# Information supplied

■ ■ ■ ■ ■ ■ ■

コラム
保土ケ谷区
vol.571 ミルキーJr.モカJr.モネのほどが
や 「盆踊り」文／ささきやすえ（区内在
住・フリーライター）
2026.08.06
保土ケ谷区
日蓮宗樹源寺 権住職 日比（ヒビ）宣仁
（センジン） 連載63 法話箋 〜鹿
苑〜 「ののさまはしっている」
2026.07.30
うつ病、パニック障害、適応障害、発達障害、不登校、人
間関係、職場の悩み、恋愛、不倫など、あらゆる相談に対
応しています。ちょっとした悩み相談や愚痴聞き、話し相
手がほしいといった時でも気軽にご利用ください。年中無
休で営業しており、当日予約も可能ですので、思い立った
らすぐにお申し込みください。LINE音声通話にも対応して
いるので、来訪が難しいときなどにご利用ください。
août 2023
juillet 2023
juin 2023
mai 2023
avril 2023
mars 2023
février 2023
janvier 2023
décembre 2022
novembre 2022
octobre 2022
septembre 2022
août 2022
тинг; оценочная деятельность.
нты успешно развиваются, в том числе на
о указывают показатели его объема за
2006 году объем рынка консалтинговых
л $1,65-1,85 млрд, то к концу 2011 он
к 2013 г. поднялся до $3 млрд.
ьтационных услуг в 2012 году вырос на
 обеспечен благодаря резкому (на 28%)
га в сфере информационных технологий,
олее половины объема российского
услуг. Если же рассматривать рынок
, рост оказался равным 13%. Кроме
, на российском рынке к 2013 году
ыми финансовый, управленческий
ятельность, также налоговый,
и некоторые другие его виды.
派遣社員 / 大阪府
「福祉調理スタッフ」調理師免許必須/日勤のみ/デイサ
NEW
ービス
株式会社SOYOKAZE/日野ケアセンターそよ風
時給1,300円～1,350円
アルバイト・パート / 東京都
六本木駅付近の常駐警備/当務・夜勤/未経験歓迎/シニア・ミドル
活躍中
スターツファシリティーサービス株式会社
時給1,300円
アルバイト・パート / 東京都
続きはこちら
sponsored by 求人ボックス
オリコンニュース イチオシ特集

■ ■ ■ ■ ■ ■ ■

# Task brief
Word for word, restate the lines of the data above that fall between the line holding "2006 году объем рынка консалтинговых" and the line holding "га в сфере информационных", inclusive, and no other lines.

# Finished exercise
2006 году объем рынка консалтинговых
л $1,65-1,85 млрд, то к концу 2011 он
к 2013 г. поднялся до $3 млрд.
ьтационных услуг в 2012 году вырос на
 обеспечен благодаря резкому (на 28%)
га в сфере информационных технологий,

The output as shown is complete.